Interviewer: "Okay, but why not just keep everything in Avro? Seems simpler."
You: "The problem shows up the moment someone runs SELECT AVG(revenue) FROM events. With Avro, the engine has to deserialize every field of every row to get to revenue. With Parquet, it reads only the revenue column bytes off disk. At a billion rows, that's the difference between scanning 500GB and scanning maybe 12GB. The conversion cost at ingestion is worth it."
Interviewer: "What about ORC? My last team used that."
You: "Honestly, ORC and Parquet are pretty close in performance for most workloads. ORC has slightly better built-in predicate pushdown in some Hive-native environments. But Parquet has broader ecosystem support: Spark, Flink, BigQuery, Athena, Trino all read it natively without any extra configuration. Unless your team is deeply invested in the Hive ecosystem, Parquet is the safer default because you're not betting on one query engine."
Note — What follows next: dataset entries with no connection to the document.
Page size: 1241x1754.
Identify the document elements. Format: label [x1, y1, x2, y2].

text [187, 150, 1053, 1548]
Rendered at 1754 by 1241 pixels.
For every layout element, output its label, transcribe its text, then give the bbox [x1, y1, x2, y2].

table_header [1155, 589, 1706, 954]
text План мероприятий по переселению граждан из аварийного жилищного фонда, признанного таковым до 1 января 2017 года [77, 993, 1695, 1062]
Interviewer: "And you'd just leave it as Parquet files on S3?"
You: "Not quite. I'd put Delta Lake or Iceberg on top. Raw Parquet files give you no ACID guarantees, so concurrent writes can corrupt your table state, and you can't do upserts cleanly. Delta Lake adds a transaction log that tracks every commit, which gets you time travel, safe concurrent writes, and schema enforcement. The underlying files are still Parquet, you're just adding a metadata layer."
Follow-Up Questions to Expect
"How would you handle a schema change if a new field gets added upstream?" With Parquet plus Iceberg, adding a nullable column is safe and tracked in the schema history; existing files don't need to be rewritten, and older readers that don't know about the new field just ignore it.
"What compression codec would you choose?" Snappy for interactive query workloads where decompression speed matters; Zstd for cold or archival storage where you want a better compression ratio and can afford slightly more CPU.
"How does partitioning interact with columnar storage?" Partitioning lets the query engine skip entire files at the directory level before it even opens a Parquet footer, which is often a bigger win than row group skipping within a file; the key is matching your partition key to your most common filter predicate.
"What happens if you end up with thousands of tiny Parquet files?" Small files kill performance because the overhead of opening S3 objects and reading footers dominates actual data reading; you fix this with periodic compaction jobs that coalesce small files into larger ones, which Delta Lake supports natively with OPTIMIZE.
What Separates Good from Great
- A mid-level answer names the formats correctly and knows Parquet is columnar. A senior answer explains the physical mechanism, connects it to a specific query pattern, and quantifies the impact ("10-100x reduction in bytes scanned, which maps directly to BigQuery cost and query latency").
- Mid-level candidates pick a format and defend it. Senior candidates frame the choice as a function of access patterns: "for this workload, given these query shapes and this write frequency, here's why Parquet with Zstd compression and date partitioning is the right call."
- Bringing up compression codecs without being asked signals real operational experience. Most candidates never mention it. Saying "I'd use Snappy here because our analysts run interactive queries and decompression latency matters more than storage savings" is the kind of detail that sticks with an interviewer.
Key takeaway: File format choices aren't preferences, they're engineering decisions driven by query patterns, write semantics, and cost; show the interviewer you can reason from those constraints to a specific choice, and you'll stand out from every candidate who just says "Parquet."